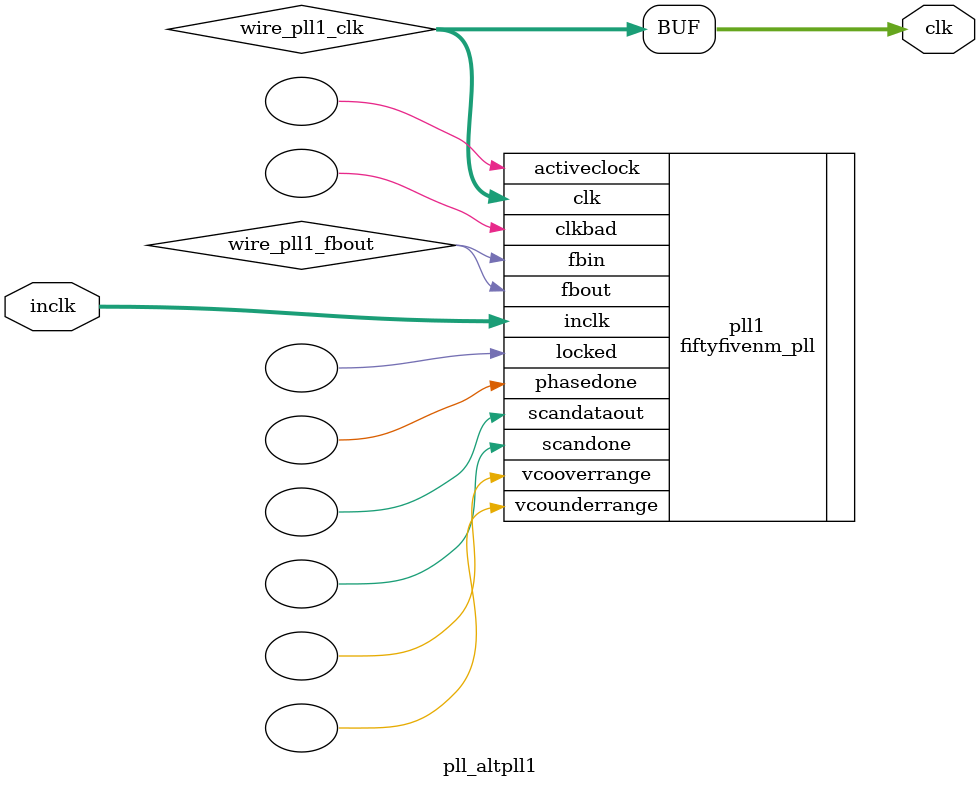
<source format=v>






//synthesis_resources = fiftyfivenm_pll 1 
//synopsys translate_off
`timescale 1 ps / 1 ps
//synopsys translate_on
module  pll_altpll1
	( 
	clk,
	inclk) /* synthesis synthesis_clearbox=1 */;
	output   [4:0]  clk;
	input   [1:0]  inclk;
`ifndef ALTERA_RESERVED_QIS
// synopsys translate_off
`endif
	tri0   [1:0]  inclk;
`ifndef ALTERA_RESERVED_QIS
// synopsys translate_on
`endif

	wire  [4:0]   wire_pll1_clk;
	wire  wire_pll1_fbout;

	fiftyfivenm_pll   pll1
	( 
	.activeclock(),
	.clk(wire_pll1_clk),
	.clkbad(),
	.fbin(wire_pll1_fbout),
	.fbout(wire_pll1_fbout),
	.inclk(inclk),
	.locked(),
	.phasedone(),
	.scandataout(),
	.scandone(),
	.vcooverrange(),
	.vcounderrange()
	`ifndef FORMAL_VERIFICATION
	// synopsys translate_off
	`endif
	,
	.areset(1'b0),
	.clkswitch(1'b0),
	.configupdate(1'b0),
	.pfdena(1'b1),
	.phasecounterselect({3{1'b0}}),
	.phasestep(1'b0),
	.phaseupdown(1'b0),
	.scanclk(1'b0),
	.scanclkena(1'b1),
	.scandata(1'b0)
	`ifndef FORMAL_VERIFICATION
	// synopsys translate_on
	`endif
	);
	defparam
		pll1.bandwidth_type = "auto",
		pll1.clk0_divide_by = 2000,
		pll1.clk0_duty_cycle = 50,
		pll1.clk0_multiply_by = 1007,
		pll1.clk0_phase_shift = "0",
		pll1.compensate_clock = "clk0",
		pll1.inclk0_input_frequency = 20000,
		pll1.operation_mode = "normal",
		pll1.pll_type = "auto",
		pll1.lpm_type = "fiftyfivenm_pll";
	assign
		clk = {wire_pll1_clk[4:0]};
endmodule //pll_altpll1
//VALID FILE

</source>
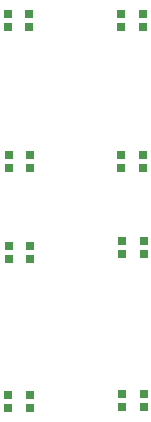
<source format=gbr>
%TF.GenerationSoftware,KiCad,Pcbnew,8.99.0-2641-g1a24c99a2a*%
%TF.CreationDate,2024-10-13T14:08:58+07:00*%
%TF.ProjectId,think65v3,7468696e-6b36-4357-9633-2e6b69636164,rev?*%
%TF.SameCoordinates,Original*%
%TF.FileFunction,Paste,Top*%
%TF.FilePolarity,Positive*%
%FSLAX46Y46*%
G04 Gerber Fmt 4.6, Leading zero omitted, Abs format (unit mm)*
G04 Created by KiCad (PCBNEW 8.99.0-2641-g1a24c99a2a) date 2024-10-13 14:08:58*
%MOMM*%
%LPD*%
G01*
G04 APERTURE LIST*
%ADD10R,0.700000X0.700000*%
G04 APERTURE END LIST*
D10*
%TO.C,Drgb1*%
X258583907Y-73384682D03*
X258583907Y-74484682D03*
X260413907Y-74484682D03*
X260413907Y-73384682D03*
%TD*%
%TO.C,rgb6*%
X260393907Y-61484682D03*
X260393907Y-60384682D03*
X258563907Y-60384682D03*
X258563907Y-61484682D03*
%TD*%
%TO.C,Drgb2*%
X248943907Y-73424682D03*
X248943907Y-74524682D03*
X250773907Y-74524682D03*
X250773907Y-73424682D03*
%TD*%
%TO.C,rgb5*%
X250803907Y-61944682D03*
X250803907Y-60844682D03*
X248973907Y-60844682D03*
X248973907Y-61944682D03*
%TD*%
%TO.C,rgb4*%
X248963907Y-53094682D03*
X248963907Y-54194682D03*
X250793907Y-54194682D03*
X250793907Y-53094682D03*
%TD*%
%TO.C,rgb3*%
X258513907Y-53114682D03*
X258513907Y-54214682D03*
X260343907Y-54214682D03*
X260343907Y-53114682D03*
%TD*%
%TO.C,rgb1*%
X250723907Y-42284682D03*
X250723907Y-41184682D03*
X248893907Y-41184682D03*
X248893907Y-42284682D03*
%TD*%
%TO.C,rgb2*%
X260303907Y-42284682D03*
X260303907Y-41184682D03*
X258473907Y-41184682D03*
X258473907Y-42284682D03*
%TD*%
M02*

</source>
* * * * * * *
● About this task: One stretch of the lines above is wanted, from the line that contains "X250803907Y-61944682D03*" through the line that contains "X250723907Y-42284682D03*". Output it exactly.

● Task solution:
X250803907Y-61944682D03*
X250803907Y-60844682D03*
X248973907Y-60844682D03*
X248973907Y-61944682D03*
%TD*%
%TO.C,rgb4*%
X248963907Y-53094682D03*
X248963907Y-54194682D03*
X250793907Y-54194682D03*
X250793907Y-53094682D03*
%TD*%
%TO.C,rgb3*%
X258513907Y-53114682D03*
X258513907Y-54214682D03*
X260343907Y-54214682D03*
X260343907Y-53114682D03*
%TD*%
%TO.C,rgb1*%
X250723907Y-42284682D03*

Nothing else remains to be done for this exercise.